Sürekli burada kalacak değildim ya… Dört yılın sonunda kendi memleketime tayin istedim. İlk görev yerimde biriktirdiğim puanlar sayesinde il emrine atamamız gerçekleşti. Kendi ilçeme bağlı bir köye verilmem hususunda bir dilekçe İl Milli Eğitim Müdürlüğü’ne dilekçe verdim. Dilekçem doğrultusunda Sungurlu’nun bir köyüne atamam yapıldı.
Güzel şirin bir köydü. İç Anadolu’nun yeşilliğinin az olmasına karşın orman içerisinde bir köydü.

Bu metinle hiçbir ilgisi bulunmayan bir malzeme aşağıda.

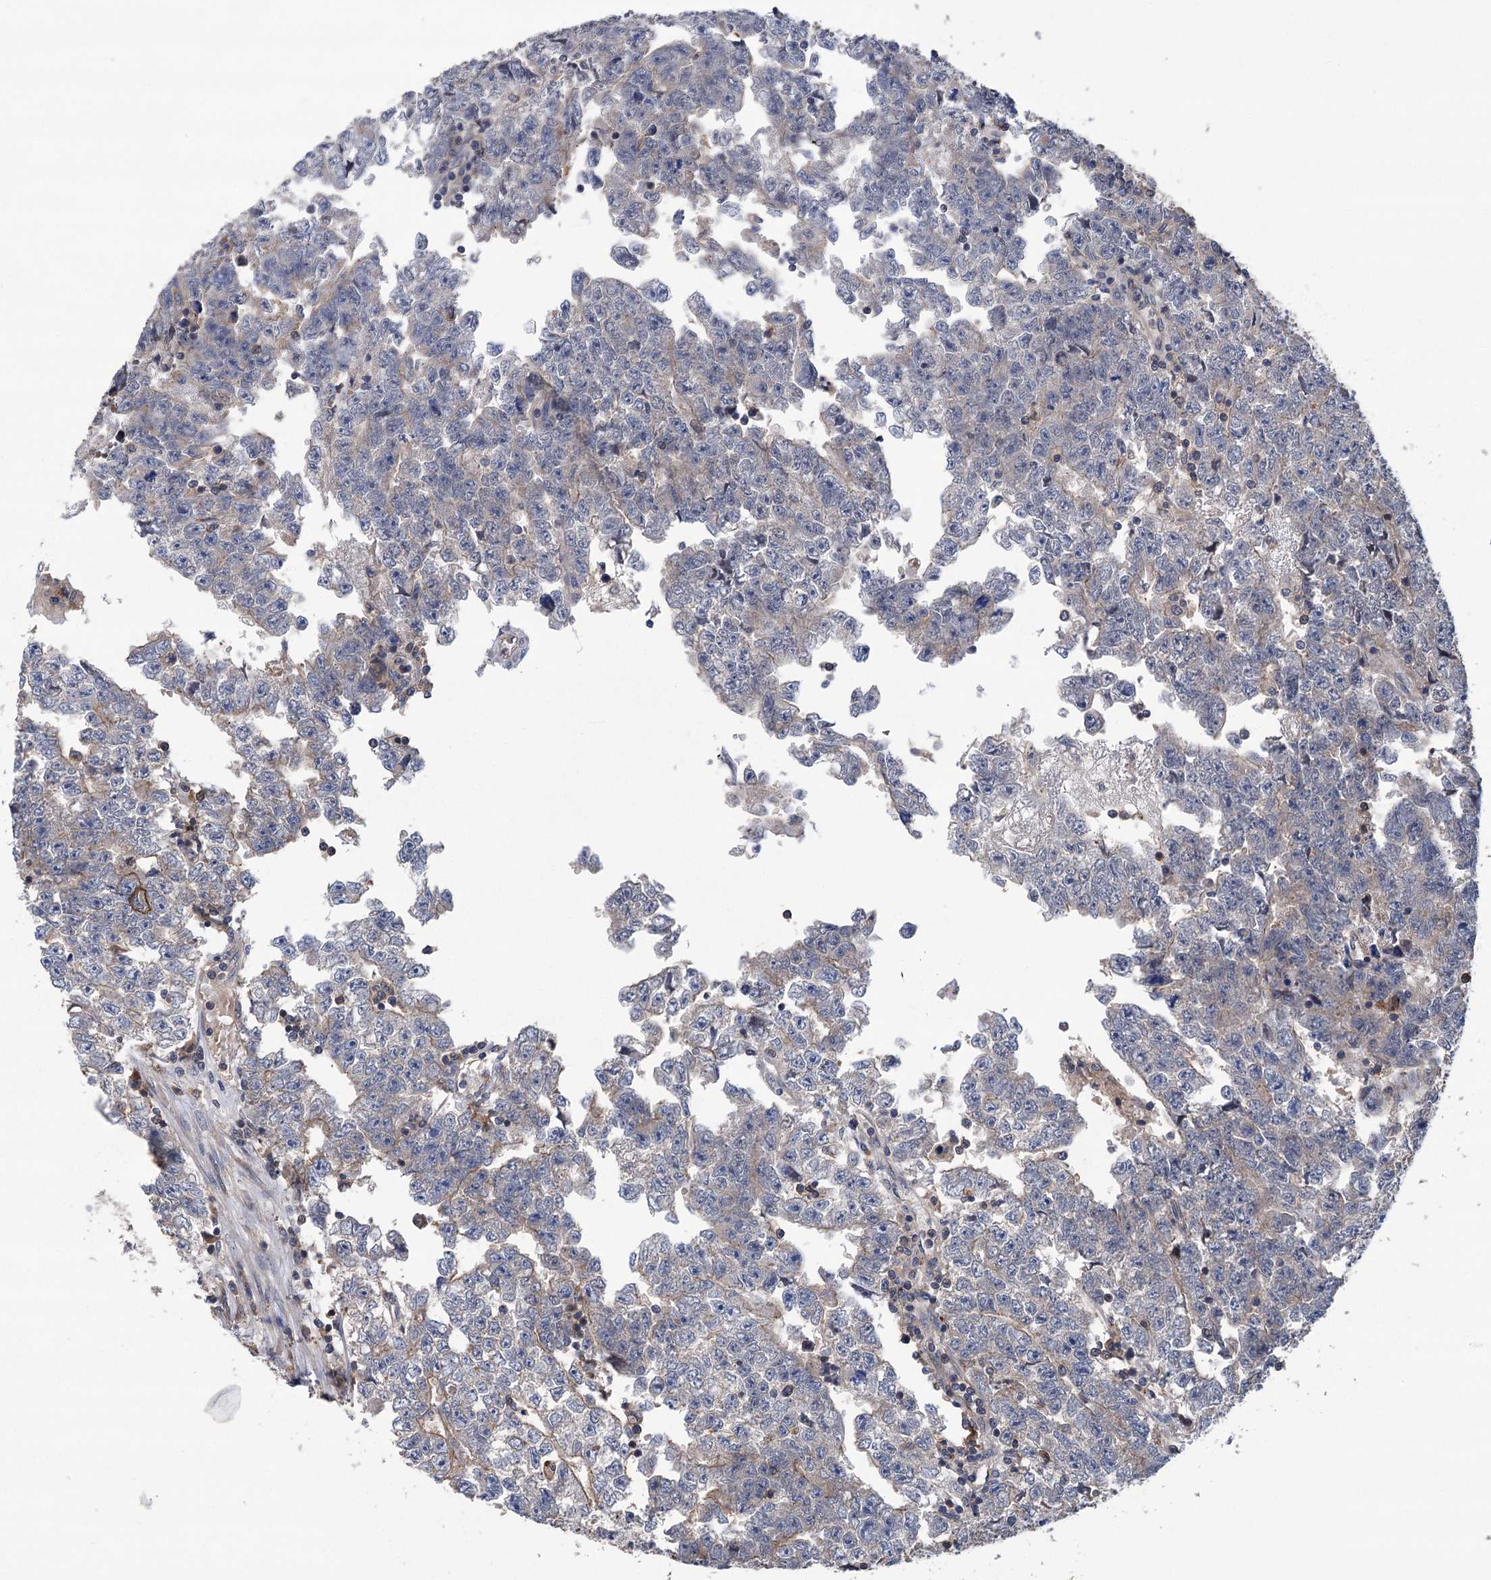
{"staining": {"intensity": "negative", "quantity": "none", "location": "none"}, "tissue": "testis cancer", "cell_type": "Tumor cells", "image_type": "cancer", "snomed": [{"axis": "morphology", "description": "Carcinoma, Embryonal, NOS"}, {"axis": "topography", "description": "Testis"}], "caption": "Immunohistochemistry (IHC) photomicrograph of neoplastic tissue: human testis cancer stained with DAB reveals no significant protein staining in tumor cells.", "gene": "DPP3", "patient": {"sex": "male", "age": 25}}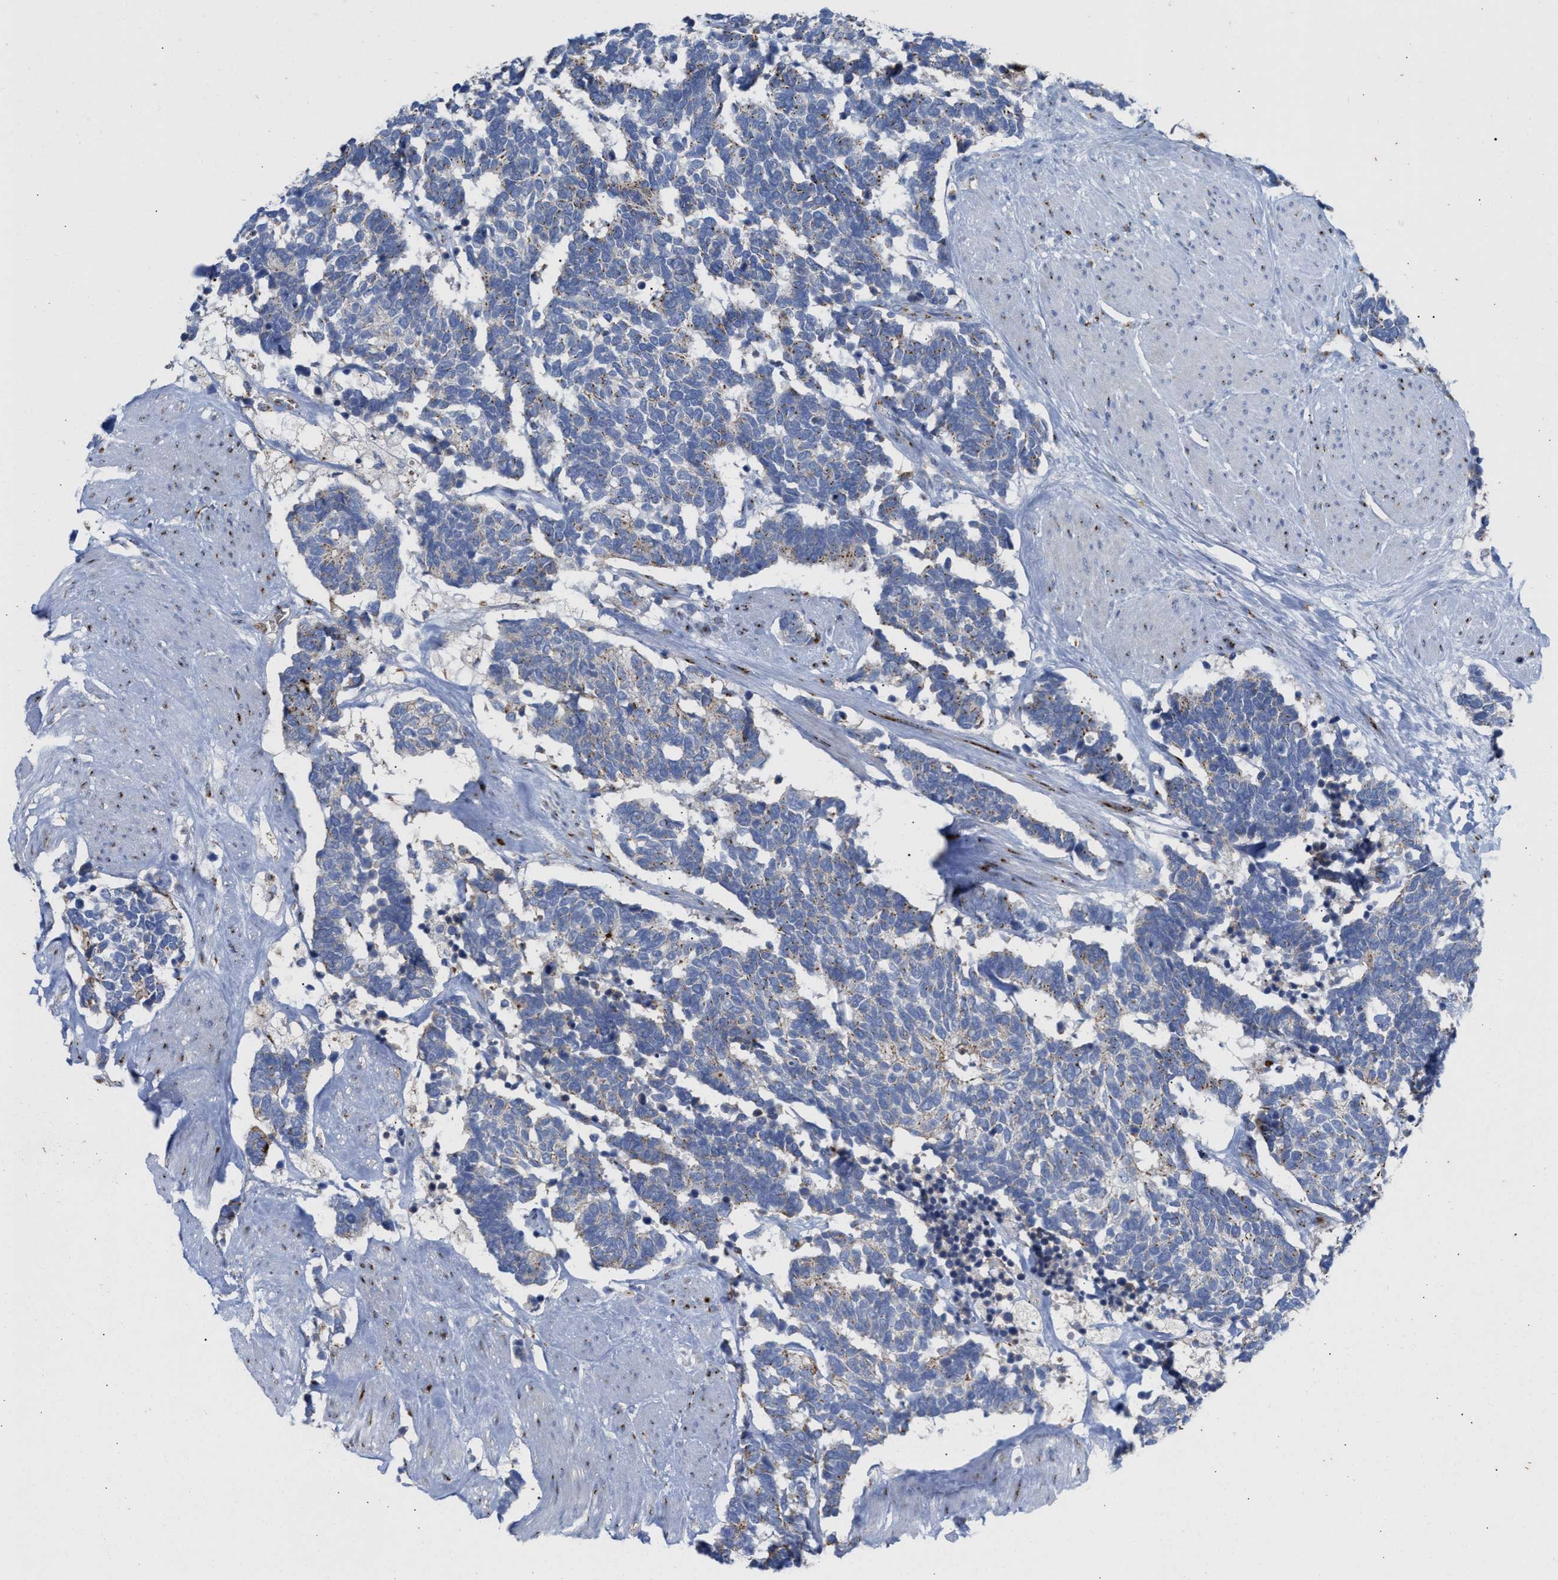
{"staining": {"intensity": "moderate", "quantity": "25%-75%", "location": "cytoplasmic/membranous"}, "tissue": "carcinoid", "cell_type": "Tumor cells", "image_type": "cancer", "snomed": [{"axis": "morphology", "description": "Carcinoma, NOS"}, {"axis": "morphology", "description": "Carcinoid, malignant, NOS"}, {"axis": "topography", "description": "Urinary bladder"}], "caption": "The photomicrograph shows staining of carcinoma, revealing moderate cytoplasmic/membranous protein staining (brown color) within tumor cells.", "gene": "CCL2", "patient": {"sex": "male", "age": 57}}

Köyde kalmıyor, her gün kendi aracımla 4 öğretmen arkadaşla birlikte Sungurlu’dan köye geliş gidiş yapıyordum. Müstakil bir okuldu. Köydeki ikinci yılımın Eylül ayında Okul Müdürümüzün tayini çıkmıştı. Müdür atanana kadar vekâleten müdürlüğe bakıyordum.
Büyük bir köy olmasına rağmen okulun ısınması sobalarla yapılıyordu. Orman köyü olmasından dolayı yakıt olarak da meşe odunları kullanılıyordu. Havanın soğuması ile birlikte sobalar hazırlanmaya başlamıştı. Daha önceki yıllarda her öğrenci okula gelirken ellerinde belli büyüklükte odun getirmeleri isteniyordu. Öğrencilerin getirdikleri odunlar o gün için çocuğun sınıfında kullanılıyor ertesi gün yine odun getiriyorlardı.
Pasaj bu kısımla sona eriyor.